殴り飛ばしてやろうと拳を握りしめるが、キッドがいる手前、その気持ちを必死に押さえる。
「そんなことするかよ。というか、周囲を警戒していた俺にそんな余裕があると思ってるのか?」
「じゃあ、誰だって言うんだよ!」
そう言われると、返す言葉もない。
こいつら空腹で野垂れ死のうと俺的には別に構わない。寧ろいなくなってもらえた方が平和に学校生活が送られるのだが…後々それが俺の所為だと騒がれるのは面倒だし、まじめに考える。
キッドも同じように頭を悩ませ、持っていた肉を手に取ってそれを口に運ぶ。
・・・肉?
「・・・」
「う〜ん……? どうかしたか?」
俺は肉を食べているキッドに視線を向けると、それに気付いたキッドはその視線を疑問に思い、尋ねてくる。
「・・・なあ、キッド。聞きたいんだけど」
「?」
「何食ってるの?」
「何って…干し肉だけど……」
「それってどこから持ってきたの?」
「そんなもん荷物の中にあったに決まって…あ」
・・・
この場にいる全員の空気が凍りついた。キッドもその理由に気付き、顔を真っ青になった。

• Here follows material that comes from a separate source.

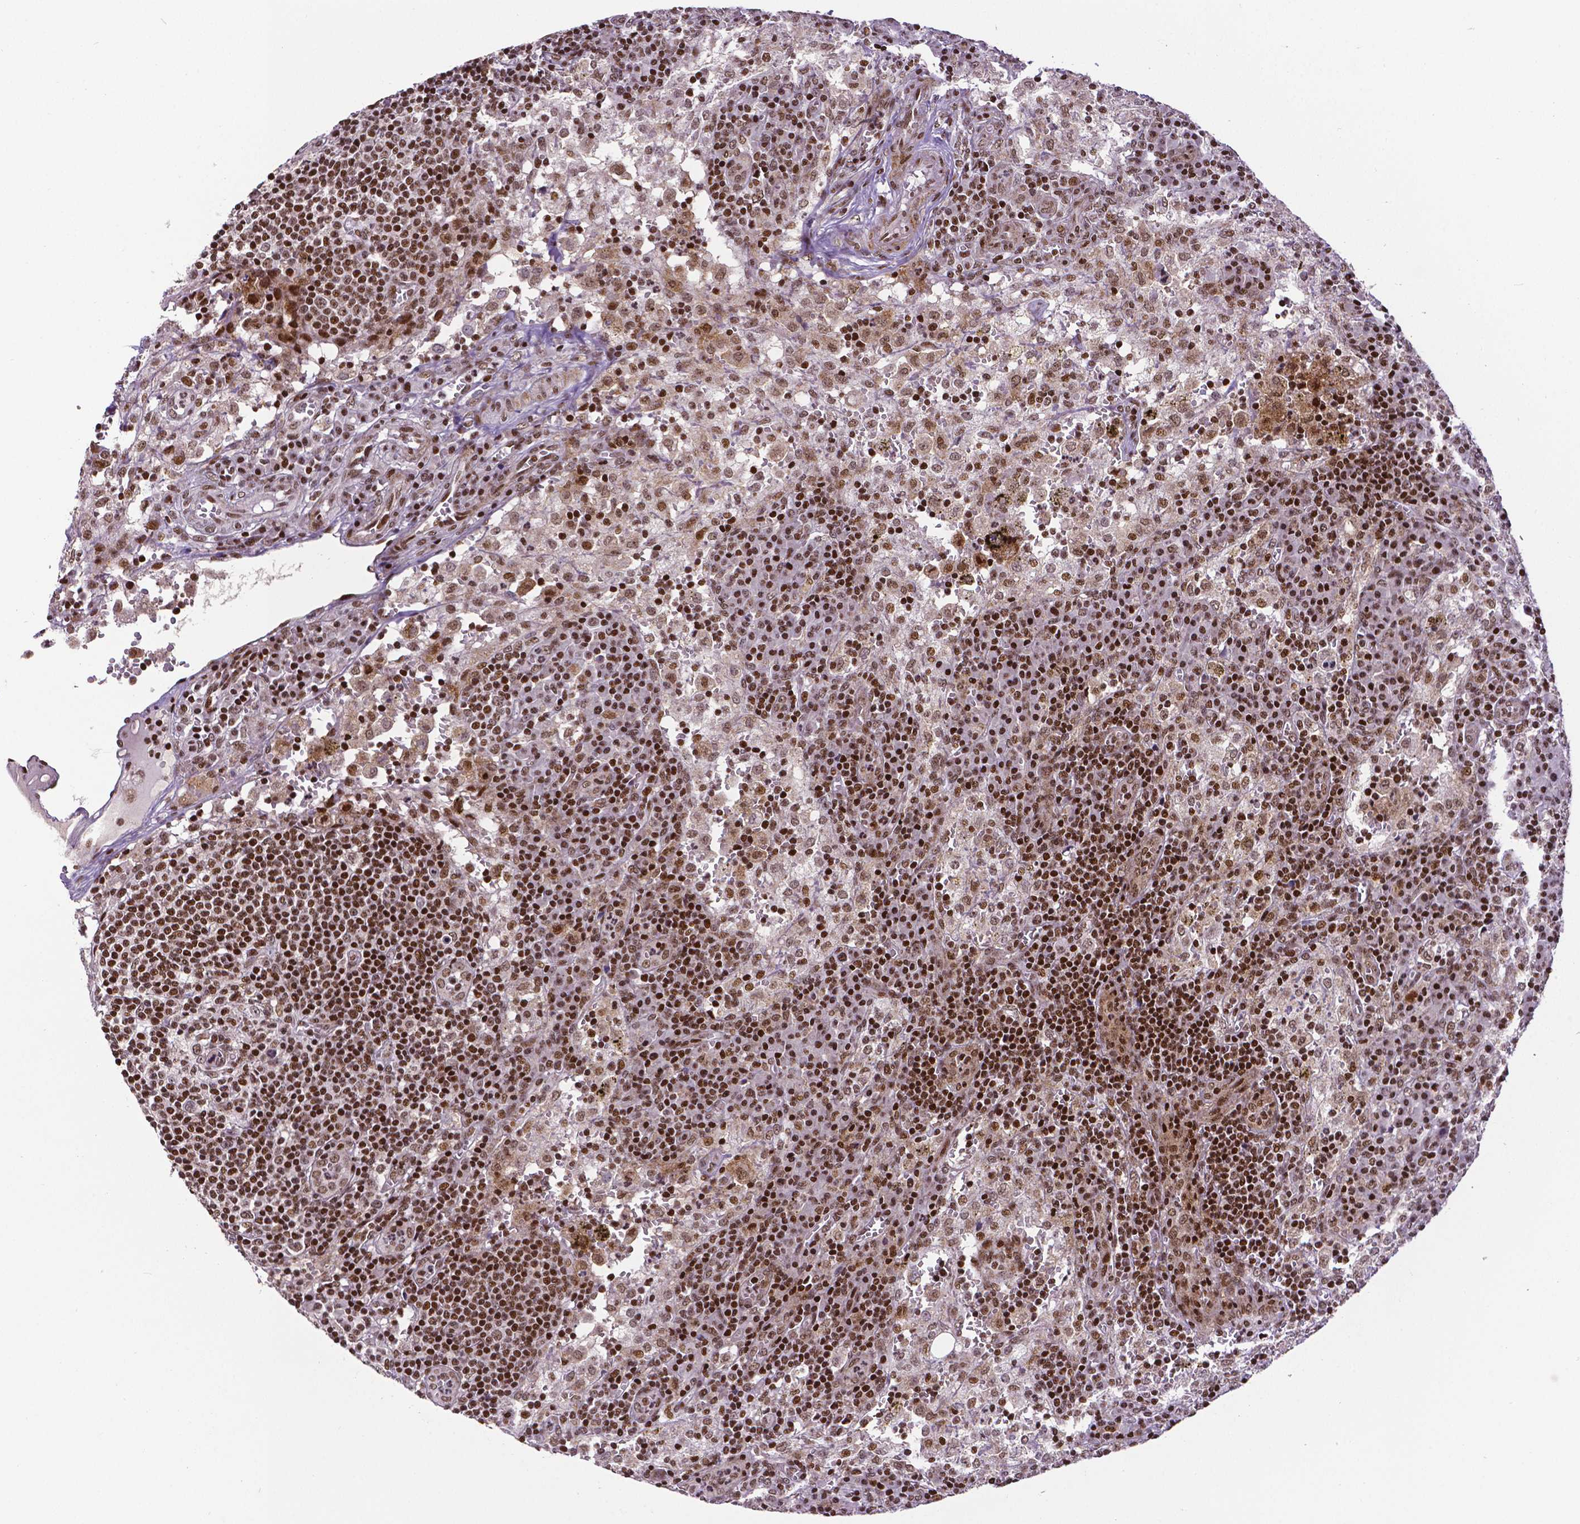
{"staining": {"intensity": "moderate", "quantity": ">75%", "location": "nuclear"}, "tissue": "lymph node", "cell_type": "Germinal center cells", "image_type": "normal", "snomed": [{"axis": "morphology", "description": "Normal tissue, NOS"}, {"axis": "topography", "description": "Lymph node"}], "caption": "The micrograph shows a brown stain indicating the presence of a protein in the nuclear of germinal center cells in lymph node. (DAB (3,3'-diaminobenzidine) IHC, brown staining for protein, blue staining for nuclei).", "gene": "CTCF", "patient": {"sex": "male", "age": 62}}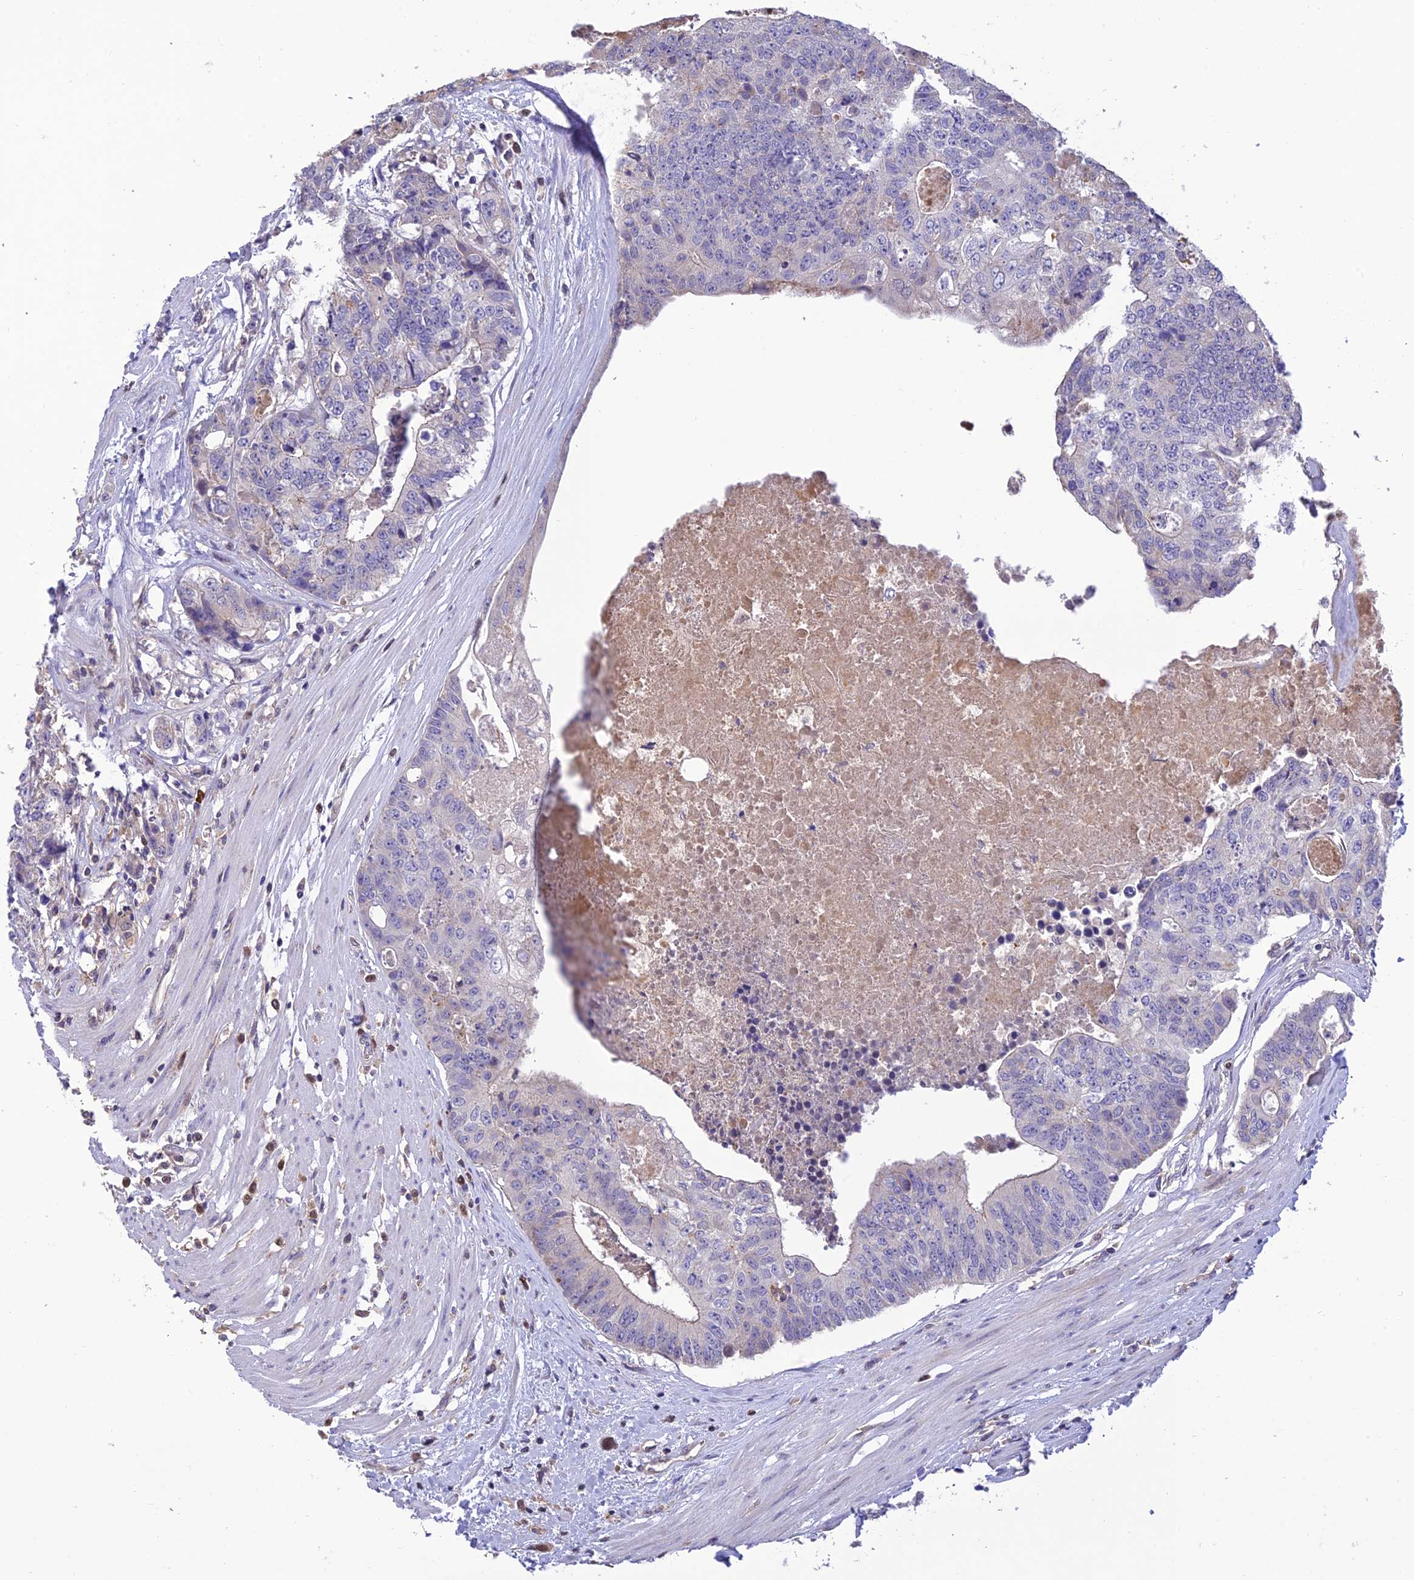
{"staining": {"intensity": "negative", "quantity": "none", "location": "none"}, "tissue": "colorectal cancer", "cell_type": "Tumor cells", "image_type": "cancer", "snomed": [{"axis": "morphology", "description": "Adenocarcinoma, NOS"}, {"axis": "topography", "description": "Colon"}], "caption": "Tumor cells are negative for protein expression in human colorectal cancer.", "gene": "MIOS", "patient": {"sex": "female", "age": 67}}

キッドが食べているその干し肉は、ギルドが管理していた荷物の中あり、それを食べていたらしい。つまりその干し肉はギルドが管理していた生徒達の食料であり、それを食べていたのだ。
「お前の仕業か!!!」
「ぎゃあああぁぁぁぁぁあああ!!!」
一瞬の無言の後、俺はキッドに対して古代人のスポーツ技『コブラツイスト』をかける。両手をクラッチさせて脇腹を痛めつけられ、悲鳴をあげるが自業自得ということもあって、誰も助けず、成り行きを見守るのだった。